# HOW TO COMPLETE THIS TASK
There is one span to output from the data below: the lines starting at the line with "34: (743, 105)" and ending at the line with "100: (632, 194)". Output it exactly, ends included, nothing more.

# DATA EXTRACT
=== Section Start ===

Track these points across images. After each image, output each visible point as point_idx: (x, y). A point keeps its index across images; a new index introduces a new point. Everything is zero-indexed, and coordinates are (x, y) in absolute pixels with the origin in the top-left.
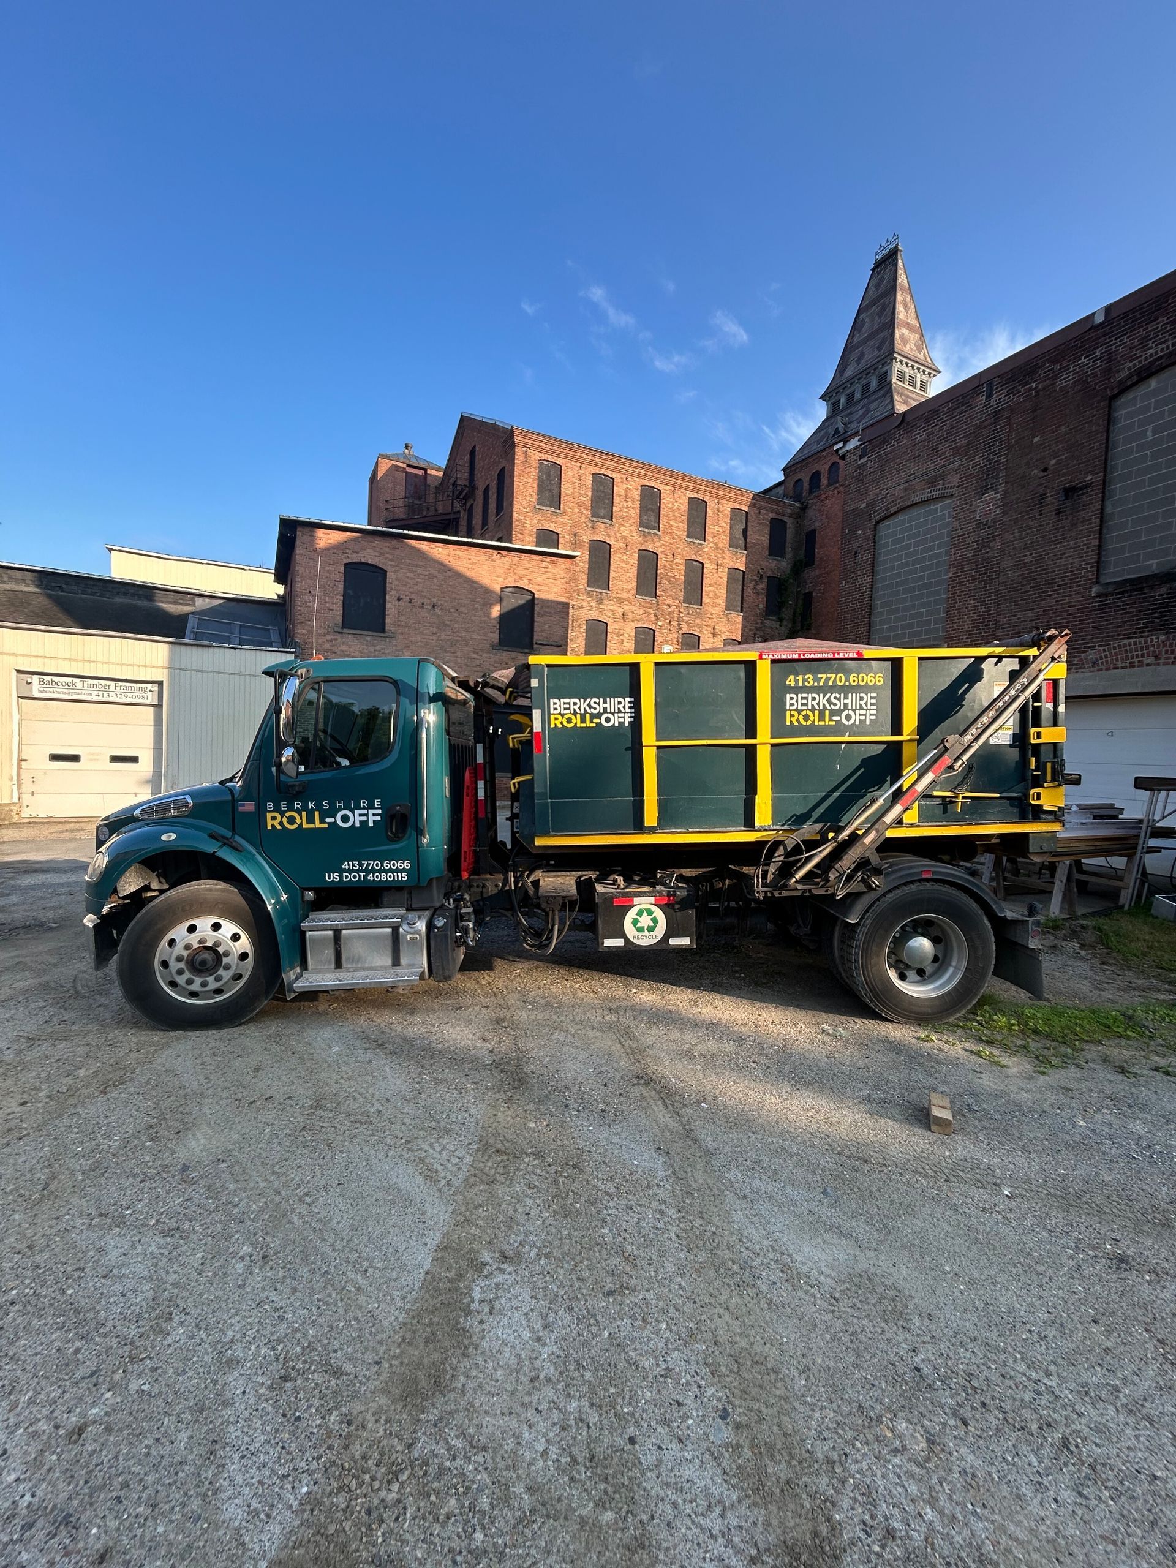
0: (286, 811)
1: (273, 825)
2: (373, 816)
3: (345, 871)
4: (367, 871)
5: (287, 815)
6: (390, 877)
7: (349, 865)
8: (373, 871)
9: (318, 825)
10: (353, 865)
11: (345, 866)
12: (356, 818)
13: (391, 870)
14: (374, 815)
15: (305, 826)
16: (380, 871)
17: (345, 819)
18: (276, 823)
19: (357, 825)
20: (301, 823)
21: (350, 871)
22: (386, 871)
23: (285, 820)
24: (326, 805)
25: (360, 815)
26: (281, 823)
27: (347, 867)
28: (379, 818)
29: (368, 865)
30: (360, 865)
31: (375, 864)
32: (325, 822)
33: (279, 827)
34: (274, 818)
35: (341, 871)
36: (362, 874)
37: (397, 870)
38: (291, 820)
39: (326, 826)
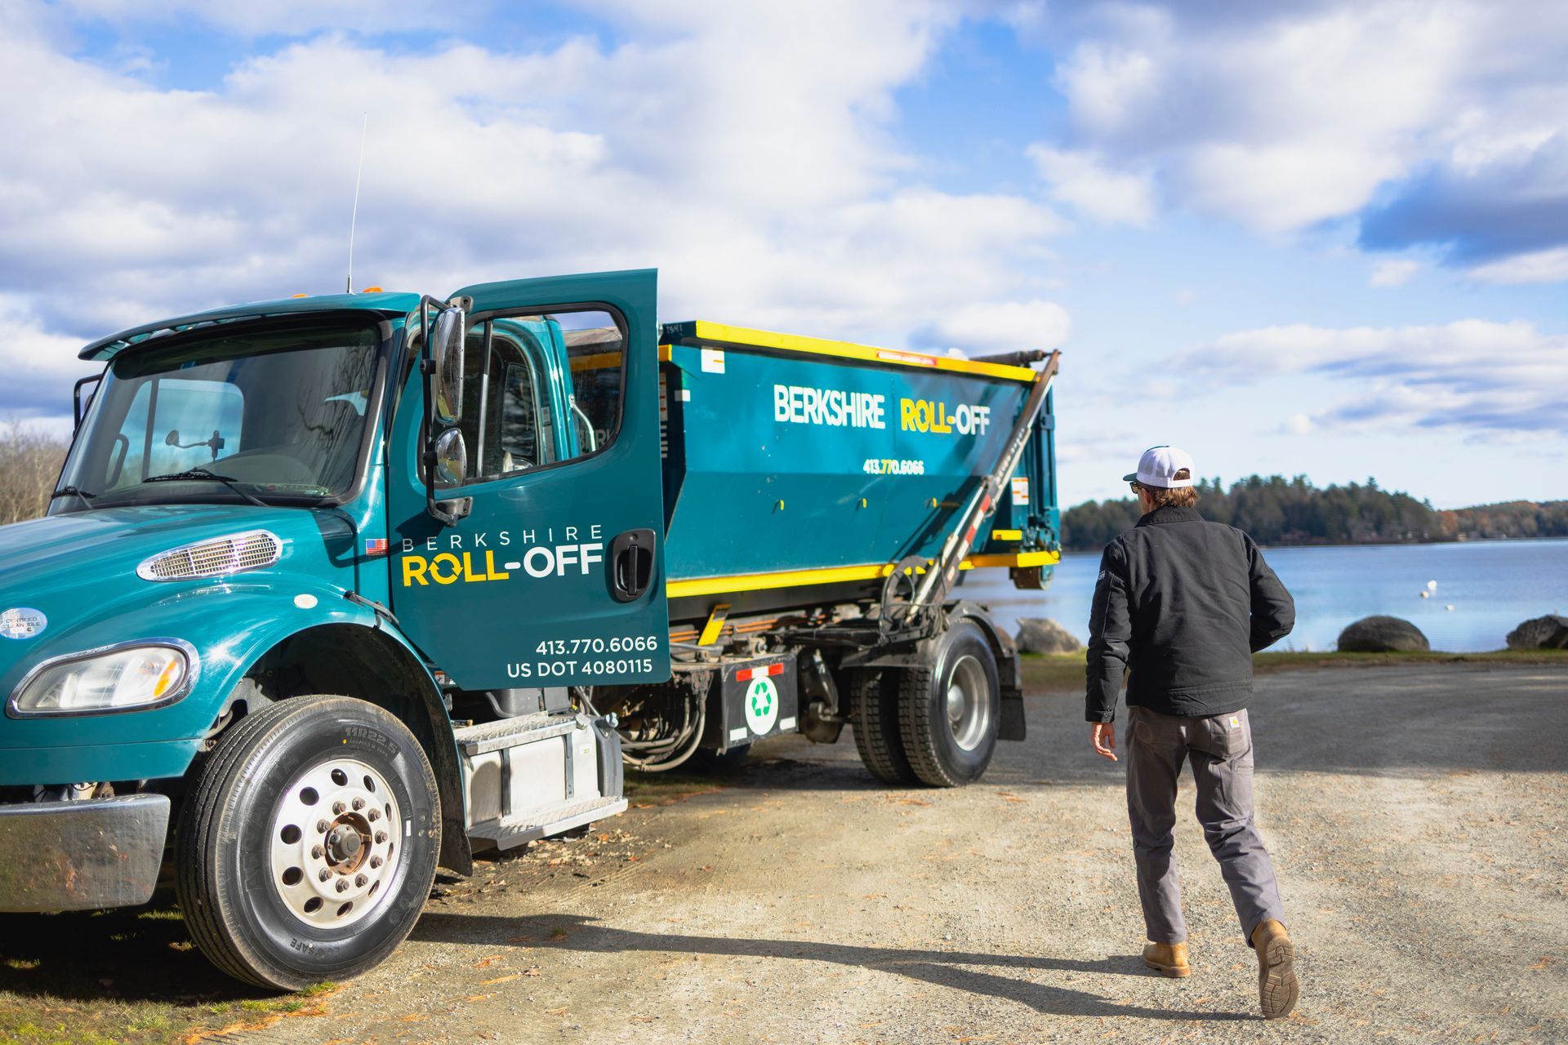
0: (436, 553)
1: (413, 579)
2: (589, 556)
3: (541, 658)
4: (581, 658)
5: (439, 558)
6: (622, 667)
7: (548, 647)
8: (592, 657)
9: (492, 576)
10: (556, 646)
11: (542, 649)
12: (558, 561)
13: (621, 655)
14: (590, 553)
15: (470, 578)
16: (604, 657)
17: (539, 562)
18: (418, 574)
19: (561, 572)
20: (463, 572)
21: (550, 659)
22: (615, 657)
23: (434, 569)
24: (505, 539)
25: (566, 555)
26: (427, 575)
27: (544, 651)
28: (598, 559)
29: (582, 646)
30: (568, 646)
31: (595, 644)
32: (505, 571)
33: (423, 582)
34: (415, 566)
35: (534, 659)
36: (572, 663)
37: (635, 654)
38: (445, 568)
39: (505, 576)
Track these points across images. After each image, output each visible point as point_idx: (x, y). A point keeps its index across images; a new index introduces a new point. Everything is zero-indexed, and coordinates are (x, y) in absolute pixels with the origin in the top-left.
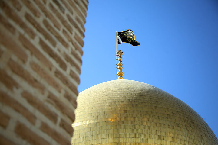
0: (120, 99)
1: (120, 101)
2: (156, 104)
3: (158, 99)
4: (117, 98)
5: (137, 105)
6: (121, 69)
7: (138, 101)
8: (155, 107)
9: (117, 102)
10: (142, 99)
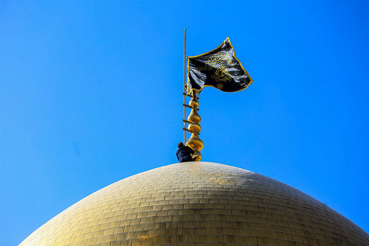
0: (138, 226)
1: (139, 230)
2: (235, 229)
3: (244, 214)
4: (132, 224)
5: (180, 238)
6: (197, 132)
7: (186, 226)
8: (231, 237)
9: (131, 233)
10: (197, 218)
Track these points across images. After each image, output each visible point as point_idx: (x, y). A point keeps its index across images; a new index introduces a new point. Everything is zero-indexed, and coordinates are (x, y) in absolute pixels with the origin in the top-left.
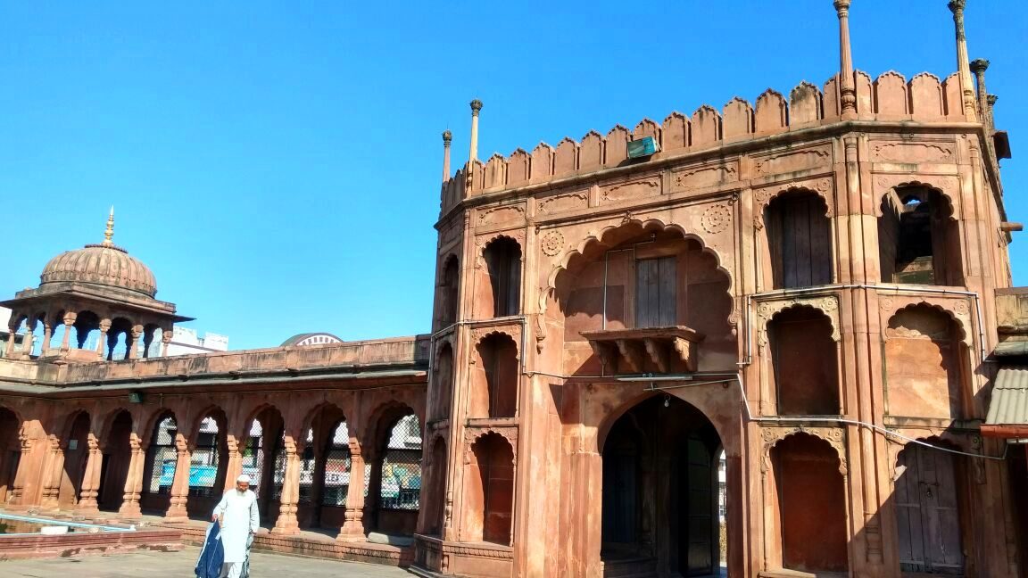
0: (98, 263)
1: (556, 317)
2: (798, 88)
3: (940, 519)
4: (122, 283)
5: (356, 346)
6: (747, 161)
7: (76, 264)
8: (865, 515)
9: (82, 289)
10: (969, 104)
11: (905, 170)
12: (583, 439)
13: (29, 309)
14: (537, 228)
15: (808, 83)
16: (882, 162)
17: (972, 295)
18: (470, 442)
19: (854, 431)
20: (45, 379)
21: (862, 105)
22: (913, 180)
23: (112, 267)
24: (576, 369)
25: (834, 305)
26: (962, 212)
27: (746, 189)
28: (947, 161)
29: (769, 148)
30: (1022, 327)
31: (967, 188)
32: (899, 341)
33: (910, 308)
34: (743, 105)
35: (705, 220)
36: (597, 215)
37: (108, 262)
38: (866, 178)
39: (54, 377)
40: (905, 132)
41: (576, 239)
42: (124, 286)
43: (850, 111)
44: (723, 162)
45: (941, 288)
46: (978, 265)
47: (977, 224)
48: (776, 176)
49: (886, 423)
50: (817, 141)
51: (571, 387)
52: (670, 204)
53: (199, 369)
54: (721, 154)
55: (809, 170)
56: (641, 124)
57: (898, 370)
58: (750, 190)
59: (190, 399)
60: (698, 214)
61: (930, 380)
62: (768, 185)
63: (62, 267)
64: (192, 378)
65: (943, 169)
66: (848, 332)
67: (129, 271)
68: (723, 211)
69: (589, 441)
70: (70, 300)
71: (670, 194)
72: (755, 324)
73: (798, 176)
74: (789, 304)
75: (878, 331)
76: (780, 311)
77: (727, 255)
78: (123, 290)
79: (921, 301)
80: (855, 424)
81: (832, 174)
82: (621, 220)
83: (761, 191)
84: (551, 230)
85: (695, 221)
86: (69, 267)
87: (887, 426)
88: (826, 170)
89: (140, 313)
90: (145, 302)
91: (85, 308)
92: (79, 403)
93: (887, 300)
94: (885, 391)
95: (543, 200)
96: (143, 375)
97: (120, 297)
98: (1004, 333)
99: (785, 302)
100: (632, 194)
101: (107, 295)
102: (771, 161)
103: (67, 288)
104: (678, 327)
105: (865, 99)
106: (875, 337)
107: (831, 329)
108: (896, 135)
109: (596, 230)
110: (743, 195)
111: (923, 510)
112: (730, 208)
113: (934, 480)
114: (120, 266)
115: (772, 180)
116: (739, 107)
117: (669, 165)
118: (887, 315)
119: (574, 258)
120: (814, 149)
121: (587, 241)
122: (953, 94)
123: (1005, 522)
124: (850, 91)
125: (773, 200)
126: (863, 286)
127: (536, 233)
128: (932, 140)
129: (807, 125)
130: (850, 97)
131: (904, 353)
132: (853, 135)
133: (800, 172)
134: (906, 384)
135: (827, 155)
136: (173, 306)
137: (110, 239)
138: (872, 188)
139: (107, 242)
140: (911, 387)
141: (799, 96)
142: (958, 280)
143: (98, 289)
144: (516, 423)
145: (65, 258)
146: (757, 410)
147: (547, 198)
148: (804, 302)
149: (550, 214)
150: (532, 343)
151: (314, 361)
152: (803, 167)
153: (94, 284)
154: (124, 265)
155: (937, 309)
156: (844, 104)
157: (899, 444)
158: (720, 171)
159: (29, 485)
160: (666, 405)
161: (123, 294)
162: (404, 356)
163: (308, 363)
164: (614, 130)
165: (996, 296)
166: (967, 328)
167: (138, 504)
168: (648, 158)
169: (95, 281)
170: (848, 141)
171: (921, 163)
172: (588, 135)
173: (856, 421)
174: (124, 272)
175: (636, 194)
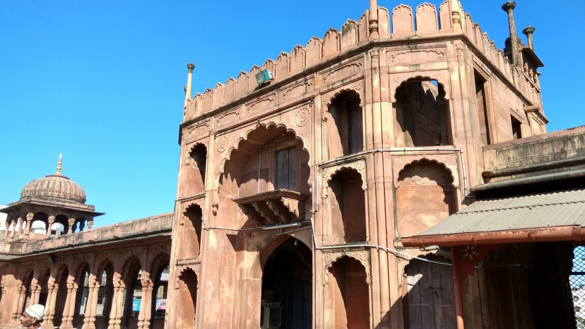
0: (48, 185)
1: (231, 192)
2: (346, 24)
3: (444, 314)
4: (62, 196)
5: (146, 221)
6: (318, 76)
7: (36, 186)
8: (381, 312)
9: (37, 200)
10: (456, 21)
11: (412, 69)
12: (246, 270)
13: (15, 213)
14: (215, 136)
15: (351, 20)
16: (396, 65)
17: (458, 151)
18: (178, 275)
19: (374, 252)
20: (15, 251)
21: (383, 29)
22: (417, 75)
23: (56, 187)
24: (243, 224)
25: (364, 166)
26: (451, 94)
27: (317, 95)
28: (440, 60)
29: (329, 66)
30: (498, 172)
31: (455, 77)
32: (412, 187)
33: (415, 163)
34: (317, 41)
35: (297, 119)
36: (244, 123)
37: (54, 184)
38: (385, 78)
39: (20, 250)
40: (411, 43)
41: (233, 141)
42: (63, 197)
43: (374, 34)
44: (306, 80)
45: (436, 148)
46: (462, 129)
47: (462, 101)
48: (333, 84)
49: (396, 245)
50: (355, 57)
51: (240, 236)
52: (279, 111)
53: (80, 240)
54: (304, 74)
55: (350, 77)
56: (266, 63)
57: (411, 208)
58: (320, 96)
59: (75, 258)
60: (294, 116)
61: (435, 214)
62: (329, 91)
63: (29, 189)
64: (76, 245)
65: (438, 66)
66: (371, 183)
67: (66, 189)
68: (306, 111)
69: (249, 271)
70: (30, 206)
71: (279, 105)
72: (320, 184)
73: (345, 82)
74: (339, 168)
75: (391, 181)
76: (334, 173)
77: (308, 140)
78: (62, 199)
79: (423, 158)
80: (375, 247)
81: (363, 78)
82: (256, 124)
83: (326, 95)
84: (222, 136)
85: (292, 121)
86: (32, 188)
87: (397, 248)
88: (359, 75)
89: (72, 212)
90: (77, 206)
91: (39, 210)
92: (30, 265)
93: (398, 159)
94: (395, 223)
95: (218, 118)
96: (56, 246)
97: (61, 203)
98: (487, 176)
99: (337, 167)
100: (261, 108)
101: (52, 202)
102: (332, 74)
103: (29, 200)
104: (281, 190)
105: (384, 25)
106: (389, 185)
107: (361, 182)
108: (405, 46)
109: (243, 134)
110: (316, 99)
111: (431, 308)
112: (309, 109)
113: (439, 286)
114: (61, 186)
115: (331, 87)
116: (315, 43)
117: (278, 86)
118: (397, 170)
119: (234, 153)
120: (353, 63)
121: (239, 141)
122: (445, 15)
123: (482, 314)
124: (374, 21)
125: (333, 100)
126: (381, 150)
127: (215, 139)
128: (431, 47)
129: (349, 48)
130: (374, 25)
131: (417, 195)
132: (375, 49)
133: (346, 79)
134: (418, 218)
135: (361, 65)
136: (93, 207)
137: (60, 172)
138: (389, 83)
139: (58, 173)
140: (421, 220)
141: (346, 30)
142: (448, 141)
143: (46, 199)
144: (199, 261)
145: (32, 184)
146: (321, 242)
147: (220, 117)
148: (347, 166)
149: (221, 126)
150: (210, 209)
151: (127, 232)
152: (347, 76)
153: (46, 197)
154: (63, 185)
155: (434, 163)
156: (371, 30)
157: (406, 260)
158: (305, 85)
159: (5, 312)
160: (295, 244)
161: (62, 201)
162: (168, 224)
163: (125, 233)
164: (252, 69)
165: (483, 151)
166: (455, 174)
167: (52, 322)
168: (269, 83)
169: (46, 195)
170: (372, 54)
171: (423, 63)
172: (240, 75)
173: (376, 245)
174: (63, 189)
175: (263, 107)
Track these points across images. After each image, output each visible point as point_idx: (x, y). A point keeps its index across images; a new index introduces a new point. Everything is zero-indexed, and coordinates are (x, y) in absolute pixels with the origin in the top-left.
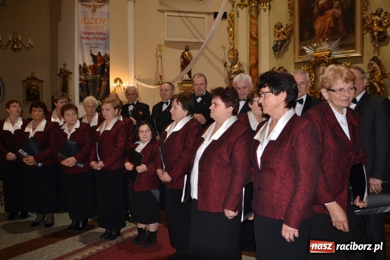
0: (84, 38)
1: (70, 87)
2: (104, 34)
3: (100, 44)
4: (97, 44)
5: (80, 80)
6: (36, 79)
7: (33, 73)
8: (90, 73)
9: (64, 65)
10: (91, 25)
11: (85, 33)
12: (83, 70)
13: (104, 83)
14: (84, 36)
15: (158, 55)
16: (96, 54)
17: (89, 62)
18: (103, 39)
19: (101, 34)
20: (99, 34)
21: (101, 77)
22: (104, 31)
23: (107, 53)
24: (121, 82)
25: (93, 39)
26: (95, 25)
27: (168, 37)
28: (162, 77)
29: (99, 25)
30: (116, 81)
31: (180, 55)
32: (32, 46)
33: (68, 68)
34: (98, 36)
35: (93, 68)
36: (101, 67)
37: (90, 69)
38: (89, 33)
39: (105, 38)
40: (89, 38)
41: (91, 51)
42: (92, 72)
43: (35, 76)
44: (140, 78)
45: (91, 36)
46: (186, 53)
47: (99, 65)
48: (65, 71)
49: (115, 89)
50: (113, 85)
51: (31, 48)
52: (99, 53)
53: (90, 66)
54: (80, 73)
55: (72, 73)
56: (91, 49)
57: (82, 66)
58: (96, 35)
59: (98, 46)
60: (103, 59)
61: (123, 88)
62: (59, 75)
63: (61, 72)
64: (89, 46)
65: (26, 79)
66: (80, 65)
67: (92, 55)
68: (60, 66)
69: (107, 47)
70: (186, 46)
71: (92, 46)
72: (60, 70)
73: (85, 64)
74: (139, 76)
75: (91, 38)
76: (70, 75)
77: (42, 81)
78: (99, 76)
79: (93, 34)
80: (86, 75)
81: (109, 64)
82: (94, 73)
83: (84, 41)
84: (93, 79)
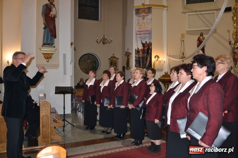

=== Section End ===

# TASK OUTPUT
34: (743, 105)
35: (705, 220)
36: (597, 215)
37: (108, 262)
38: (866, 178)
39: (54, 377)
40: (905, 132)
41: (576, 239)
42: (124, 286)
43: (850, 111)
44: (723, 162)
45: (941, 288)
46: (978, 265)
47: (977, 224)
48: (776, 176)
49: (886, 423)
50: (817, 141)
51: (571, 387)
52: (670, 204)
53: (199, 369)
54: (721, 154)
55: (809, 170)
56: (641, 124)
57: (898, 370)
58: (750, 190)
59: (190, 399)
60: (698, 214)
61: (930, 380)
62: (768, 185)
63: (62, 267)
64: (192, 378)
65: (943, 169)
66: (848, 332)
67: (129, 271)
68: (723, 211)
69: (589, 441)
70: (70, 300)
71: (670, 194)
72: (755, 324)
73: (798, 176)
74: (789, 304)
75: (878, 331)
76: (780, 311)
77: (727, 255)
78: (123, 290)
79: (921, 301)
80: (855, 424)
81: (832, 174)
82: (621, 220)
83: (761, 191)
84: (551, 230)
85: (695, 221)
86: (69, 267)
87: (887, 426)
88: (826, 170)
89: (140, 313)
90: (145, 302)
91: (85, 308)
92: (79, 403)
93: (887, 300)
94: (885, 391)
95: (543, 200)
96: (143, 375)
97: (120, 297)
98: (1004, 333)
99: (785, 302)
100: (632, 194)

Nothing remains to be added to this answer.